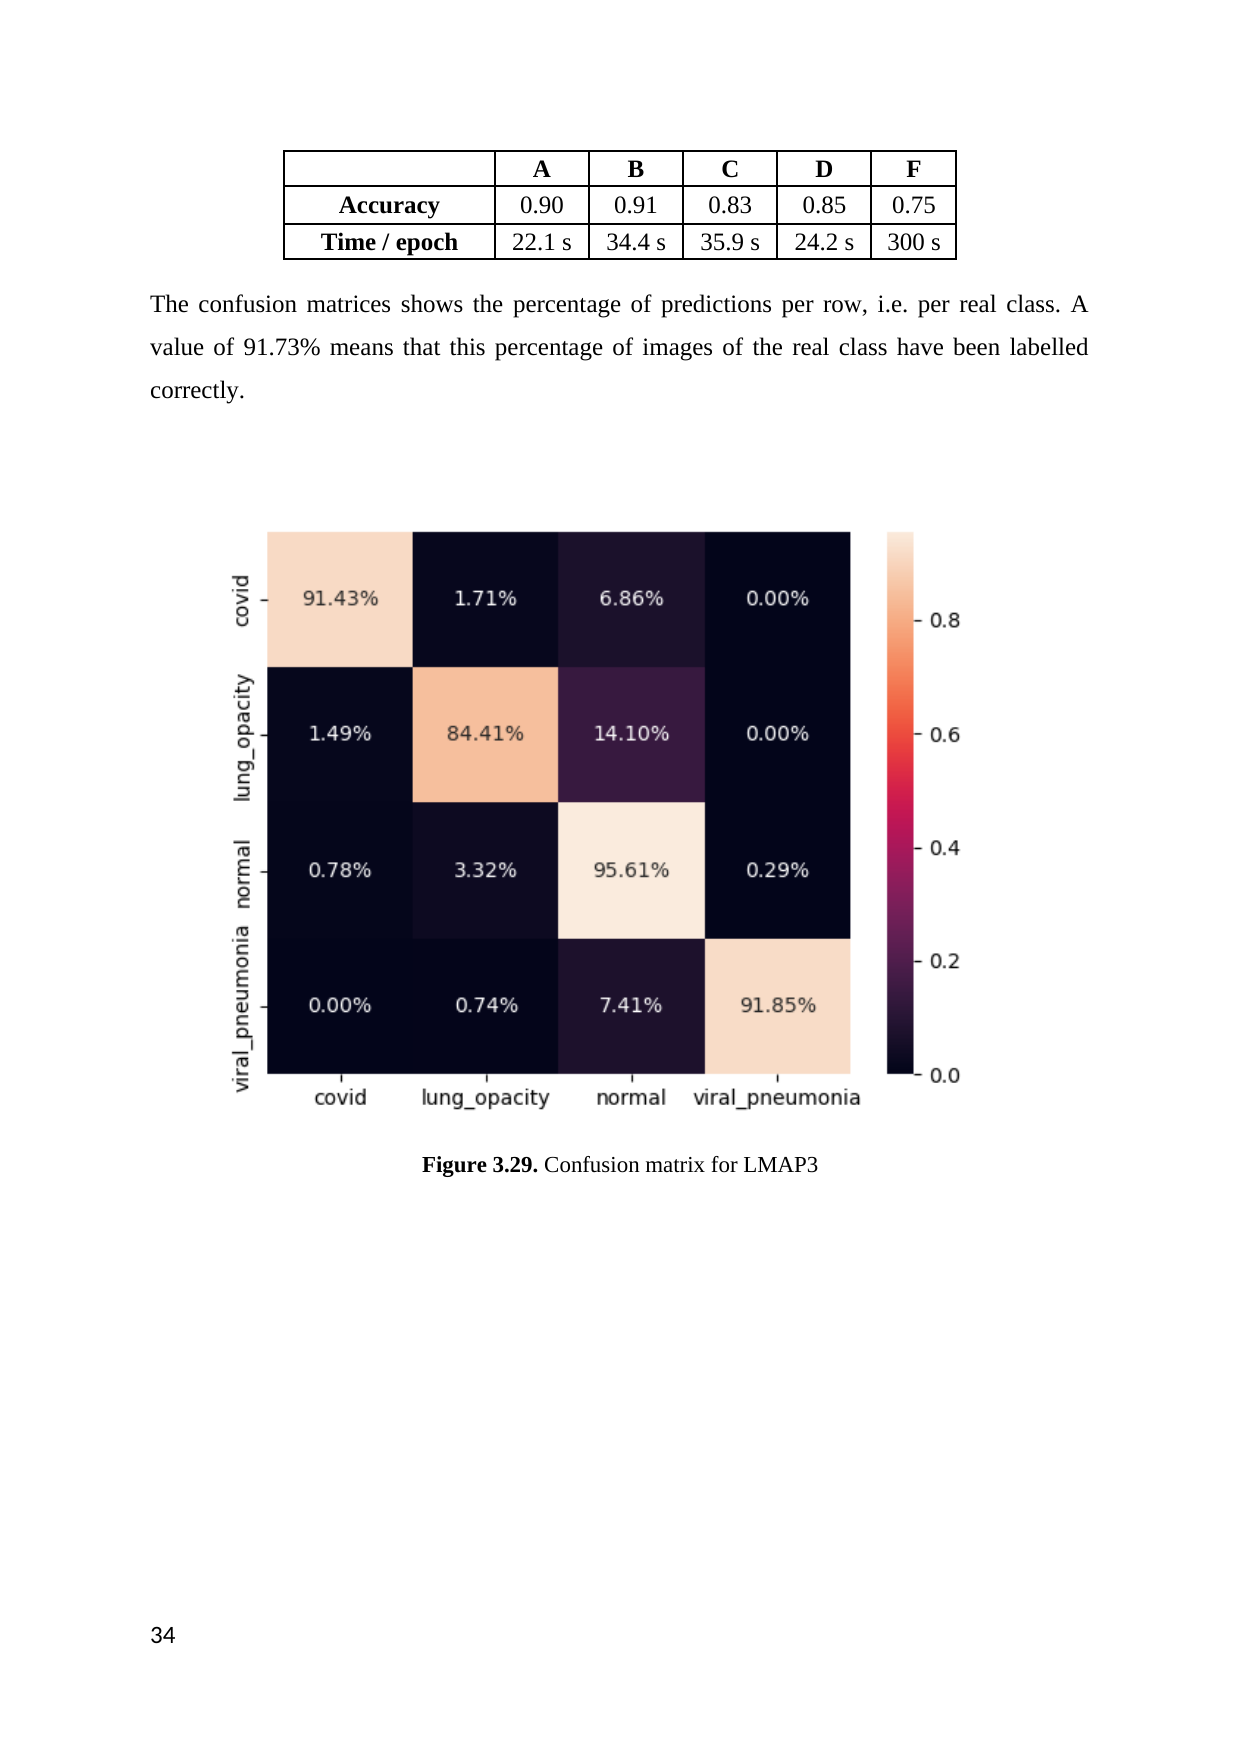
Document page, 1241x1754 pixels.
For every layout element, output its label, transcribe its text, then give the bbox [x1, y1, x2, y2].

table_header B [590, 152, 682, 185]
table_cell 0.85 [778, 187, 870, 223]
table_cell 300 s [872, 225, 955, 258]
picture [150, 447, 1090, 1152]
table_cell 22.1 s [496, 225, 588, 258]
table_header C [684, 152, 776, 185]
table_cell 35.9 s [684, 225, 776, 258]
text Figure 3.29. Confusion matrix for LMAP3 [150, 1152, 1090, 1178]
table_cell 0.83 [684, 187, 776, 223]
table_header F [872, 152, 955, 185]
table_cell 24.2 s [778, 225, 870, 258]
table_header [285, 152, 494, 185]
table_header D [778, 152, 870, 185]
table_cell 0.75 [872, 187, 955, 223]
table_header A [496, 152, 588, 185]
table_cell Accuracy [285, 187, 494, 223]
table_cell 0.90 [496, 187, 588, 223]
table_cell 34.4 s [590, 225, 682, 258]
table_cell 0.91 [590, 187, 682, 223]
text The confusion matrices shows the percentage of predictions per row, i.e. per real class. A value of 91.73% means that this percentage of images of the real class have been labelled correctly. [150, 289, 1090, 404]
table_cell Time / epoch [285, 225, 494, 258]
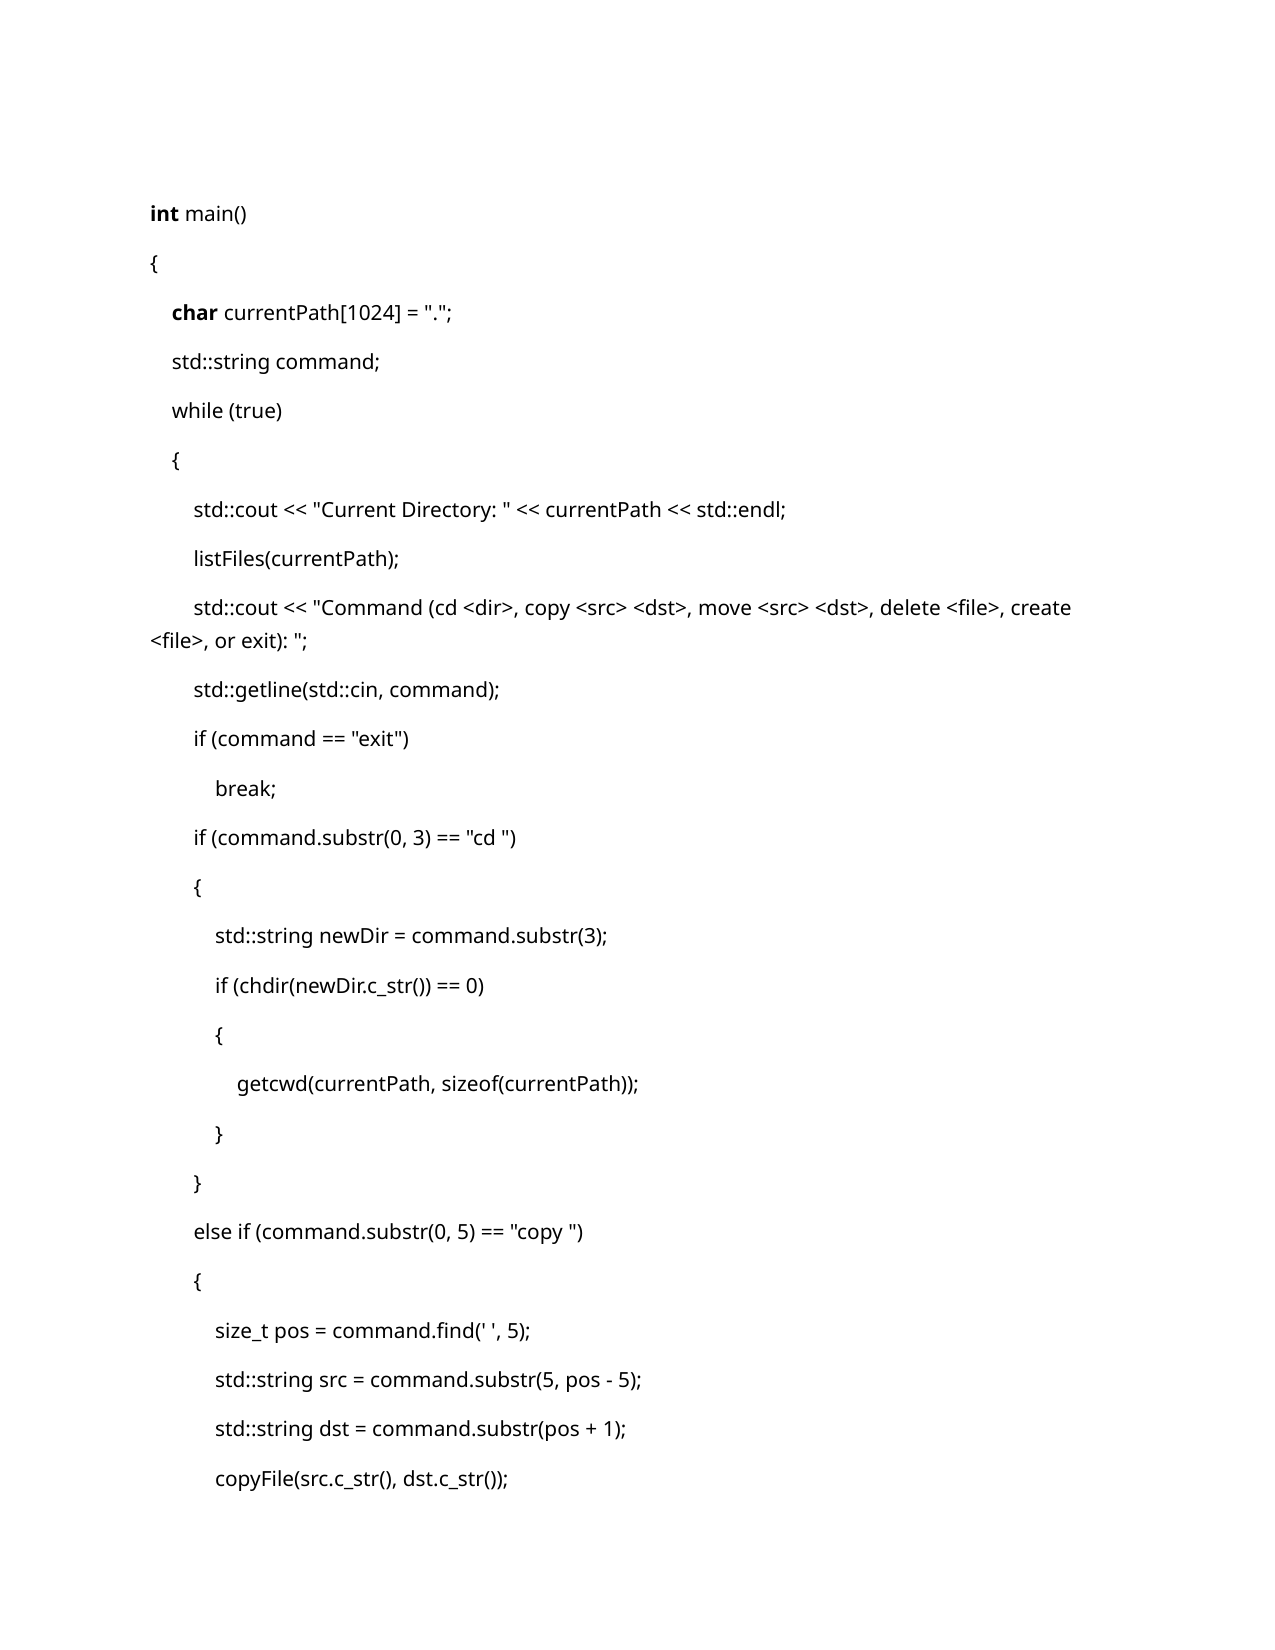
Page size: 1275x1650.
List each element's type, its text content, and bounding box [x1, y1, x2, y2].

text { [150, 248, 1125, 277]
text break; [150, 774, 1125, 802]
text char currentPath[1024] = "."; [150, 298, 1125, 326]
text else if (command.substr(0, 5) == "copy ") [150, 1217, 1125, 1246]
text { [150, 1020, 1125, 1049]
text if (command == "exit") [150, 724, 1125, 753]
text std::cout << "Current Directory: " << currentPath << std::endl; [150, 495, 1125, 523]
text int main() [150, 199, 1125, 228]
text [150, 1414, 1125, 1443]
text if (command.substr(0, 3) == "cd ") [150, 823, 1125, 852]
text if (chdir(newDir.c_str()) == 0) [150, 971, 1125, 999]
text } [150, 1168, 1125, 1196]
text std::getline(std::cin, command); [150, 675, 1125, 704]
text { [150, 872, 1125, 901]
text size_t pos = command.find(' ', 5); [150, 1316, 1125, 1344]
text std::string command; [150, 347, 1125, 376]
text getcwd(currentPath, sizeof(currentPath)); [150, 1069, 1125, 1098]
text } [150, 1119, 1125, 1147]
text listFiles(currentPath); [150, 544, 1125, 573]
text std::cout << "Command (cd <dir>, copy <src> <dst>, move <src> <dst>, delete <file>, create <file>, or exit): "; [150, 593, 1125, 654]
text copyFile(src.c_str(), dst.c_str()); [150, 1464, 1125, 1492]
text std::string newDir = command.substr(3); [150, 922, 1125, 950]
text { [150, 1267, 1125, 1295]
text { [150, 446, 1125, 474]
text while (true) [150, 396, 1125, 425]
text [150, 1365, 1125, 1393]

========

EXERCISE DETAILS → The answer must consist of every line from the listing above that includes the word "string".

ANSWER →
text std::string command; [150, 347, 1125, 376]
text std::string newDir = command.substr(3); [150, 922, 1125, 950]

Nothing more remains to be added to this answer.